BY ROB SALERNO - Queers concerned with the rights of our brothers and sisters overseas may have hit on a useful new strategy: tourism. 

It seems every week there's a new story about the hot new gay destination or the new country that's chasing after the pink dollar.

But this week brought news that Greece, long a gay tourism mecca for its iconic resort islands of Mykonos and Lesbos, is falling out of favour with gay tourists. Bloomberg reports that the drop-off has to do with tourists' discomfort with homophobia in Greece, and a renewed curiosity about destinations in Latin America, where gays and lesbians are starting to enjoy unprecedented advances in rights. 

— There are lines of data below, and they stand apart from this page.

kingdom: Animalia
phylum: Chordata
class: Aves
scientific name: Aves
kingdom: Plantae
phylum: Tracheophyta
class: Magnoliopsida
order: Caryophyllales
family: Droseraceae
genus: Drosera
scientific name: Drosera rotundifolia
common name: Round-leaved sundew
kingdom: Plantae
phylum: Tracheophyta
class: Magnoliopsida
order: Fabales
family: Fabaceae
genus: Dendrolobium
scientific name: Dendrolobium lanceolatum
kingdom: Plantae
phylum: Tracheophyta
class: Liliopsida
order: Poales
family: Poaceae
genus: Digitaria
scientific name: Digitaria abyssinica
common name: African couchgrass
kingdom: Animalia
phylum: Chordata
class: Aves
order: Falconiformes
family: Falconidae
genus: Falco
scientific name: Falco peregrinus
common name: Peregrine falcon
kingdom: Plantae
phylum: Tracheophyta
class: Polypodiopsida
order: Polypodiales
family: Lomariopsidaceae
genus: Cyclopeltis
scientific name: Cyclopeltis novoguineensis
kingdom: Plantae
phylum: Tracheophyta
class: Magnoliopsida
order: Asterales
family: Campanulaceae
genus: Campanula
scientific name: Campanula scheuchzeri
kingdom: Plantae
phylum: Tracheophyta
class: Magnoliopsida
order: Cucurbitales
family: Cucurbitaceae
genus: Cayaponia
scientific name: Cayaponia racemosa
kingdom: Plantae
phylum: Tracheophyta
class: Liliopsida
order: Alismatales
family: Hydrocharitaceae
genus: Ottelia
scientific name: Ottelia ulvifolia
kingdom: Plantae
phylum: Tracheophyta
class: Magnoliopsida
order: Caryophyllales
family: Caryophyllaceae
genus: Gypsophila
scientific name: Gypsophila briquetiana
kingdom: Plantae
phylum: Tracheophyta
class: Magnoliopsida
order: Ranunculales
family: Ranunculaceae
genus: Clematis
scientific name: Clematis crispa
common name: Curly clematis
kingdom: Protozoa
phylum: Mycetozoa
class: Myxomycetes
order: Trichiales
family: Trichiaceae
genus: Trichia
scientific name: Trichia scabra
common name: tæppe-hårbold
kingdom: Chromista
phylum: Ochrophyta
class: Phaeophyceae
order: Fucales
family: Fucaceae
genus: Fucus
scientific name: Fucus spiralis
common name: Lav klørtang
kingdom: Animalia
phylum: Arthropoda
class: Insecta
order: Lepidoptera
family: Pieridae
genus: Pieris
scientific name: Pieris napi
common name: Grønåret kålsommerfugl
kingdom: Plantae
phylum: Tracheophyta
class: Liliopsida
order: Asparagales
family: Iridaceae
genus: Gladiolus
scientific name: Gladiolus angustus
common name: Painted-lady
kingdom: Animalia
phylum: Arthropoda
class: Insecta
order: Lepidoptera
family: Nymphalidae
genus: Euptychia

It appears that the Greek government is catching on, as the same report indicates that the country is considering passing same-sex civil union laws in order to bring some good news back to the country, which has spent the last year under scrutiny for its mounting debt woes. It's also a conscious attempt to differentiate the country from neighbouring Turkey, with whom Greece has a longstanding rivalry. Turkey is even further away from recognizing or protecting queer people than Greece is. 

While it would be great to have countries coming to the international queer community for advice on how to make us love them more, it's unclear if this case can be positively associated with other countries. Boycott campaigns may not work where the countries don't actually want queers to visit  and may just serve to further impoverish the poorest of people (see Jamaica).

Greece had already become used to an international queer presence, and our absence is what's making them call us back. As they say, you don't know what you've got till it's gone.

It may be that tourism can be a vital weapon for the advancement of gay rights only in places where a solid foundation of rights already exists.